California is dealing with one of its worst droughts in history, only the '90s ushered in a weird era for Los Angeles. In that location was no pro football game in LA only other sports franchises were doing well. In a city where appearances are king, the sports landscape was an incomplete outfit. It was like LA was missing information technology'southward favorite pair of earrings or wearing the wrong shoes to an event.

In 1996, the Seattle Seahawks almost moved down to LA merely it didn't pan out. The California city most landed an expansion team in 1999, only that didn't pan out either;  that team ultimately became the Houston Texans. Eventually, "moving the franchise to LA" became a punchline besides every bit a threat from owners and NFL officials alike. Sometimes referred to as a bargaining token, many stadiums were built in the belatedly '90s and the commencement of the new millennium because cities didn't want to lose their pro teams.

A 2007 op-ed from NBC News said it best: "The threat of moving a squad to Los Angeles is more than valuable for the NFL than really placing a team there. Information technology's the perfect bargaining chip for the league: Why would a franchise stay in, say, common cold-weather, minor-market Minnesota without a new stadium when large-market, glory-studded LA beckons?"

A not bad question, indeed. Information technology would accept twenty years, merely football would finally return to LA in a stadium that's every bit lux equally the people who alive there.

Photo Courtesy: [Robert Gauthier/Getty Images]

The Rams' return to LA became a serious possibility after the 2010 passing of Georgia Frontiere. The new owners of the franchise went back and forth with the city of St. Louis in a legal boxing that lasted shut to a decade. The Rams were ordered to pay a settlement of $790 million for leaving St. Louis, but, by 2016, football was back in LA.

Around the same time, the Oakland Raiders and the San Diego Chargers were also in talks to motility cities. Later a long will they/won't they period, the Raiders gear up up shop in Las Vegas, instead. The Chargers, however, moved dorsum to their original domicile in LA.

Peradventure following "adapt" (or seeing the big payout that St. Louis received), the metropolis of San Diego is now suing the NFL for the Chargers' movement. An NFL squad tin bring in a lot of tourism and revenue, so we don't run across this issue going away anytime soon.

Photo Courtesy: [Jayne Kamin-Oncea/Getty Images]

SoFi Stadium opened in September of 2021. Today, multiple football teams call SoFi Stadium abode. Typically, the stadium holds around 70,000 spectators, just for larger events like the Super Bowl, it can agree more than 100,000 guests. In that location are 260 executive suites, then this is a stadium that former Rams possessor, Georgia Frontiere, would approve of. In addition to being the home of both the Rams and Chargers, the stadium hosts the LA Basin, part of NCAA football game's postseason.

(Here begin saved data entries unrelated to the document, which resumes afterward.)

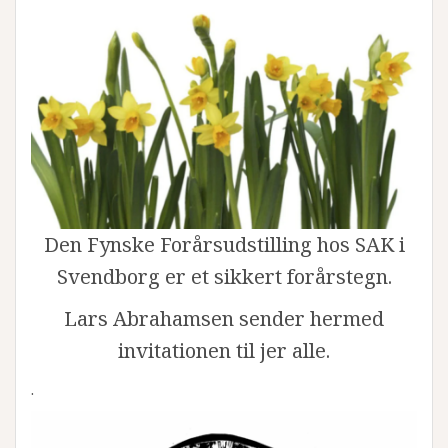
Den Fynske Forårsudstilling hos SAK i
Svendborg er et sikkert forårstegn.
Lars Abrahamsen sender hermed
invitationen til jer alle.
.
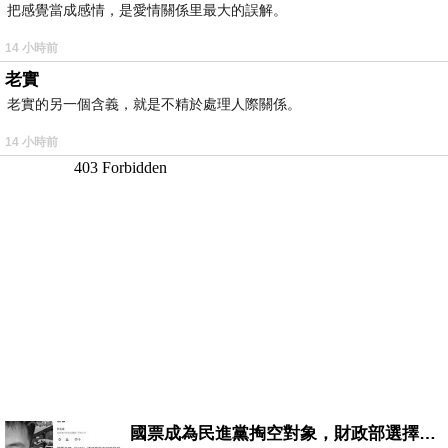
把感覺當成感情，是愛情關係里最大的誤解。
14 小時前
老實
老實的另一個含義，就是不精於處理人際關係。
14 小時前
國票成為民進黨掏空對象，財政部選擇性失憶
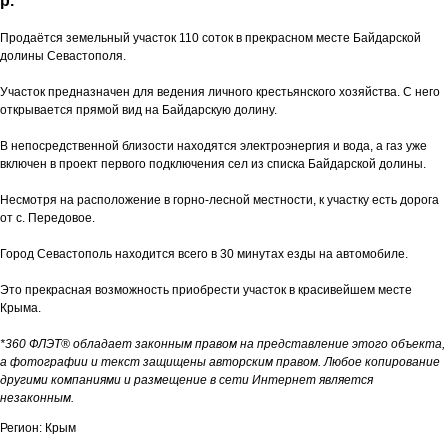
р.
Продаётся земельный участок 110 соток в прекрасном месте Байдарской
долины Севастополя.
Участок предназначен для ведения личного крестьянского хозяйства. С него
открывается прямой вид на Байдарскую долину.
В непосредственной близости находятся электроэнергия и вода, а газ уже
включен в проект первого подключения сел из списка Байдарской долины.
Несмотря на расположение в горно-лесной местности, к участку есть дорога
от с. Передовое.
Город Севастополь находится всего в 30 минутах езды на автомобиле.
Это прекрасная возможность приобрести участок в красивейшем месте
Крыма.
*360 ФЛЭТ® обладает законным правом на представление этого объекта,
а фотографии и текст защищены авторским правом. Любое копирование
другими компаниями и размещение в сети Интернет является
незаконным.
Регион: Крым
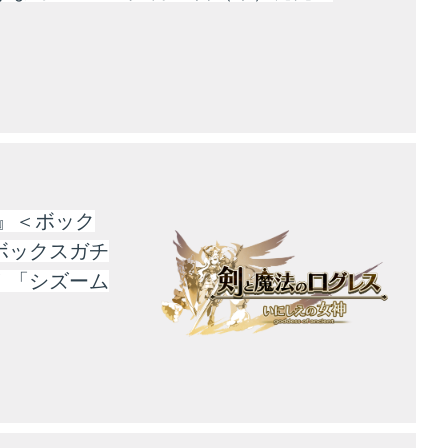
』＜ボック
ボックスガチ
！「シズーム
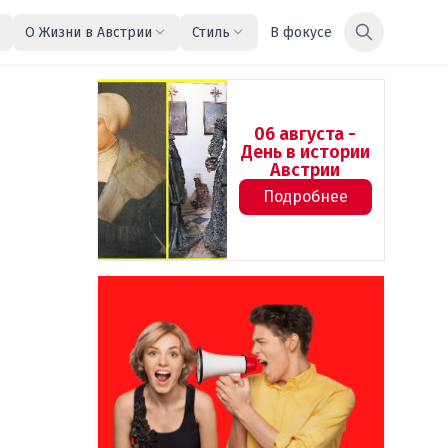
О Жизни в Австрии
Стиль
В фокусе
06 августа -
День в истории
Австрии
Подробнее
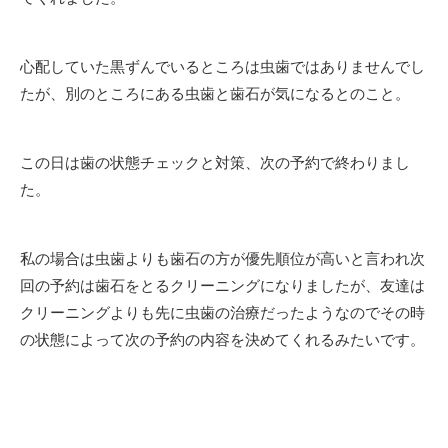
心配していた黒ずんでいるところは虫歯ではありませんでし
たが、別のところにある虫歯と歯石が気になるとのこと。
この日は歯の状態チェックと対策、次の予約で終わりまし
た。
私の場合は虫歯よりも歯石の方が優先順位が高いと言われ次
回の予約は歯石をとるクリーニングになりましたが、友達は
クリーニングよりも先に虫歯の治療だったようなのでその時
の状態によって次の予約の内容を決めてくれるみたいです。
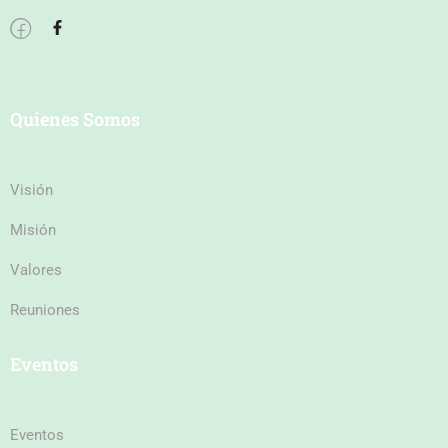
Quienes Somos
Visión
Misión
Valores
Reuniones
Eventos
Eventos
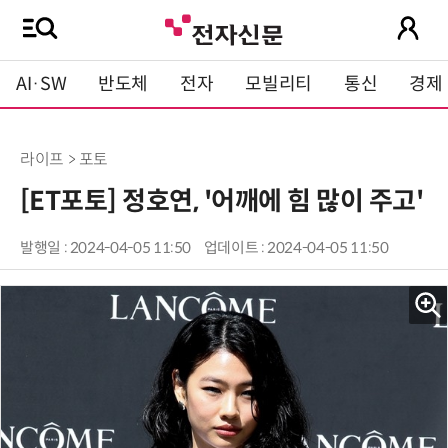
AI·SW
반도체
전자
모빌리티
통신
경제
라이프 > 포토
[ET포토] 정호연, '어깨에 힘 많이 주고'
발행일 : 2024-04-05 11:50
업데이트 : 2024-04-05 11:50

Super Basin LVI is slated to be the showtime massive result hosted at the new facility. SoFi Stadium has too been used for concerts, local sporting events and equally a vaccination site during the COVID-19 pandemic. In the coming years, SoFi Stadium will host the 2023 College Football game Championship, the 2026 World Cup and the 2028 Paralympic Games.

Built atop of a former racetrack site in Hollywood Park, this space has the potential to see some incredible programming and sports moments in the almost future. The NFL, in the concurrently, remains in good standing with the city of Los Angeles. And while it looks like it will work out long-term betwixt LA and the NFL, nosotros're always gear up for some football drama.